McNair: From Limited Opportunities to Undreamed-of Careers
October 10, 2017
Despite a childhood of limited opportunity, Davarian Baldwin dreamed that he could become a politician or lawyer with predictable success. He was the son of a single mother who milled parts for ice cream machines, in Beloit, Wisconsin. He was also a driven student.
But something more began to emerge while Baldwin was in high school. He witnessed a massive exodus of white girls transferring to another high school closer to the suburbs just at that critical dating age. Baldwin noticed an overt racial divide and unequal treatment that shot through the school, city, state, and beyond. He threw himself "head-on" into addressing it on every level. Working with the school's student affairs group, he examined the curriculum, diversity of the school staff and tracked which students found their way into advanced English and math classes versus those placed in home economics and remedial courses. He joined several Beloit task forces and a statewide governor's task force as a student representative. He engaged with the federal government's Positive Youth Development program that helps community youth to build leadership strengths. President George H.W. Bush honored him, in person, with the "Daily Point of Light Award," bestowed upon people who create meaningful change in American communities.
Before he even finished high school, Baldwin had an internship in the city's community relations department as well as a job waiting for him when he finished college.
Viewing what appeared to be a wide runway for a lucrative future in public relations, he enrolled in Marquette University's School of Communications. Entry-level communications courses began and so did an agonizing moment of truth that neared crisis levels during Baldwin's sophomore year. He was bored. Although deeply involved in the student-led multiculturalism movement, his studies didn't align with his drive to engage in issues and causes including racial justice, and curriculum advocacy and diversity.

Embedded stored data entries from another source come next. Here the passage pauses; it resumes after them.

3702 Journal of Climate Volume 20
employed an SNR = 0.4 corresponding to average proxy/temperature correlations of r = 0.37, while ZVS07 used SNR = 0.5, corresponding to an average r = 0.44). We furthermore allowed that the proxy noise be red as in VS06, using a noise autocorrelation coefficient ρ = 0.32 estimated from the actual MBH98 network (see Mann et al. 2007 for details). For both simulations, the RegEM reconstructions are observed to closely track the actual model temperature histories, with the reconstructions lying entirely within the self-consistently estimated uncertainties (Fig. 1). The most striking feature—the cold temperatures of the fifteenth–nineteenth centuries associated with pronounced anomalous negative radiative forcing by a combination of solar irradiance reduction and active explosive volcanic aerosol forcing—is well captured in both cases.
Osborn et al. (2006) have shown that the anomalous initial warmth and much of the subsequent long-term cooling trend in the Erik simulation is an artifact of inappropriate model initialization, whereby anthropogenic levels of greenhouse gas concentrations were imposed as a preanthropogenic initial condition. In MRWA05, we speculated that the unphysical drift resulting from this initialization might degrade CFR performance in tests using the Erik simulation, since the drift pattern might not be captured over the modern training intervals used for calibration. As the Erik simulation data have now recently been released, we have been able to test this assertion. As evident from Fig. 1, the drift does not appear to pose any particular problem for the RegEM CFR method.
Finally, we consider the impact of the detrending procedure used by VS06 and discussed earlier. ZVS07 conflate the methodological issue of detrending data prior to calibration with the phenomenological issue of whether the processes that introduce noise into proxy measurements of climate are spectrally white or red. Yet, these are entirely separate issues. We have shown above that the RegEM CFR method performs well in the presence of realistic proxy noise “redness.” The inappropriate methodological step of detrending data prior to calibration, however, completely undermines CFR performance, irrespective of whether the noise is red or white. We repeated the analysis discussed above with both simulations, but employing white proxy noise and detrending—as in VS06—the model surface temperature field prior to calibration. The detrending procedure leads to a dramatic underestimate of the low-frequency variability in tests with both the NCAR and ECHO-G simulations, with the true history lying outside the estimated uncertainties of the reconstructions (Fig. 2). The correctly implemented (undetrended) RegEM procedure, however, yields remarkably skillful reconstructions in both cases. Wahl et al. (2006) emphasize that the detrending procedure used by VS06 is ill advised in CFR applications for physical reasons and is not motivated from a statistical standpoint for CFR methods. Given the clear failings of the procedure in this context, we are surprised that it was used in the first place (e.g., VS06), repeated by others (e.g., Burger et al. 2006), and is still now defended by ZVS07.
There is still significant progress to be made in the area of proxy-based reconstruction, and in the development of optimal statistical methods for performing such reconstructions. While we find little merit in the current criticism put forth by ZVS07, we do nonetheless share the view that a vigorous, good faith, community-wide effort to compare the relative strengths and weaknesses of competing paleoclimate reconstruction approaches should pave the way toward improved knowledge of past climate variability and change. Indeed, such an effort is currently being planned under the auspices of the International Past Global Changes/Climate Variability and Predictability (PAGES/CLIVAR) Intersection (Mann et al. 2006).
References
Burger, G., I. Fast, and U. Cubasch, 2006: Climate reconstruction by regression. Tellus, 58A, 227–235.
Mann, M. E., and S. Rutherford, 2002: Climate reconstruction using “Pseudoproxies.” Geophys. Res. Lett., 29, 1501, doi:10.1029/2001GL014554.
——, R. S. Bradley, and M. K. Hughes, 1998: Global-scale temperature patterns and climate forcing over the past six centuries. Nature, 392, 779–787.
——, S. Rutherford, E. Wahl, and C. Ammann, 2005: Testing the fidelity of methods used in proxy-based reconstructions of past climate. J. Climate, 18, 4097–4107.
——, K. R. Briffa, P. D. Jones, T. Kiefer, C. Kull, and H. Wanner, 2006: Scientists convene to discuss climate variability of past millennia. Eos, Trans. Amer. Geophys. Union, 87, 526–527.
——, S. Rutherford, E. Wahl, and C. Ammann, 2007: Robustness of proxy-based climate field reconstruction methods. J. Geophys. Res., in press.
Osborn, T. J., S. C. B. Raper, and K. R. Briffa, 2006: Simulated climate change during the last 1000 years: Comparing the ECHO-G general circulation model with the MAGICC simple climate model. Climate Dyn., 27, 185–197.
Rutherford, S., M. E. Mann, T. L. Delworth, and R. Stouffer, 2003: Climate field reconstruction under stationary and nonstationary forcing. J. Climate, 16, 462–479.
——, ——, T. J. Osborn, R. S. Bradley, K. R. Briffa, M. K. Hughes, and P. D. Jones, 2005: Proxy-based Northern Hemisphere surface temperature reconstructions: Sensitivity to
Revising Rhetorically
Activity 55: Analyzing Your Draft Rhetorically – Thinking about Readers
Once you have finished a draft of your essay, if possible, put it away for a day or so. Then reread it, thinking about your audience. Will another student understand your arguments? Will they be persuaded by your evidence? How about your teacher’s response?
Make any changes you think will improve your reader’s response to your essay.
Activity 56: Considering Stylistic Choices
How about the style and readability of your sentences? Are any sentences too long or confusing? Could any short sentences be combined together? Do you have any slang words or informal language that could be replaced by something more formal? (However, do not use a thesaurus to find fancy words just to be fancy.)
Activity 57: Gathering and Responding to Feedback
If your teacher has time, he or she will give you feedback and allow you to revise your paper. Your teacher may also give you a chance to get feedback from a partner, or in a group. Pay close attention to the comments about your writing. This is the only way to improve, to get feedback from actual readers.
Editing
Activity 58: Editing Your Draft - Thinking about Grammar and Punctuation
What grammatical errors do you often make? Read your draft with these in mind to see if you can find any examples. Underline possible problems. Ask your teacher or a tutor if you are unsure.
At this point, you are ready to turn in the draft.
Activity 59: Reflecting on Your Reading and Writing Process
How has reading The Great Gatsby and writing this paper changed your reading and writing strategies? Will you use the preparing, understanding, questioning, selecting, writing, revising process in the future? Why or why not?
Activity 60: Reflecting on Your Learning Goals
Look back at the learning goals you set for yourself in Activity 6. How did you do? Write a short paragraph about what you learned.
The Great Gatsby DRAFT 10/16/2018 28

He didn't know where to turn for direction. His mother worked in a factory, he'd never known his father, and his grandmother had been a domestic worker.
His mother brought him library books to help him figure it out, but they were no help. At the same time the TRIO Ronald McNair Program started on the Marquette campus to prepare strong undergraduate students from disadvantaged backgrounds for doctoral studies. McNair program director Myra George listened to Baldwin's concern that public relations would leave him little time to develop his own ideas and she unfurled a new vision for him: professor. "I knew what a professor was but I didn't know it was a viable career. To actually become a professor was such a foreign thing to me, coming from a working class, blue-collar town. Going from the known to the unknown is hard," Baldwin said. George encouraged him to attend a McNair event with Professor Joe William Trotter, author of "Black Milwaukee," to meet a professor and find out what the role entailed. At the end of the evening Baldwin knew she was absolutely right.
McNair guided Baldwin through key decisions. Changing his major to philosophy aligned his studies with his core values and beliefs. McNair offset costs of Graduate Record Examinations (GRE) and helped him identify and navigate approaches to the best graduate schools for his future in American Studies. Moreover, it ushered him into a world of confident, aspiring, first-generation students of color who didn't have to prove that they were brilliant and capable. Drawing on that confidence, Baldwin made a case for himself in person with New York University's director of graduate studies when his application might not have otherwise stood out. That inspired visit earned him admission and scholarship money.
Baldwin has had a rich career. Researcher, professor, historian, author, cultural critic and social theorist, he combines urban studies, 20th century U.S. History and African American and American Studies to examine cities through the lens of the African Diasporic experience. As the Paul E. Raether Distinguished Professor of American Studies at Trinity College in Hartford, Connecticut, he changes how students view race relations in the United States.
He might have been a P.R. executive, but that misses the point. McNair, Baldwin points out, "is not a career program. It's a democracy program. It democratizes the workforce, our higher education teaching pool, and broadens the kinds of ideas that will produce innovation in the classroom, the laboratory, and in enterprise."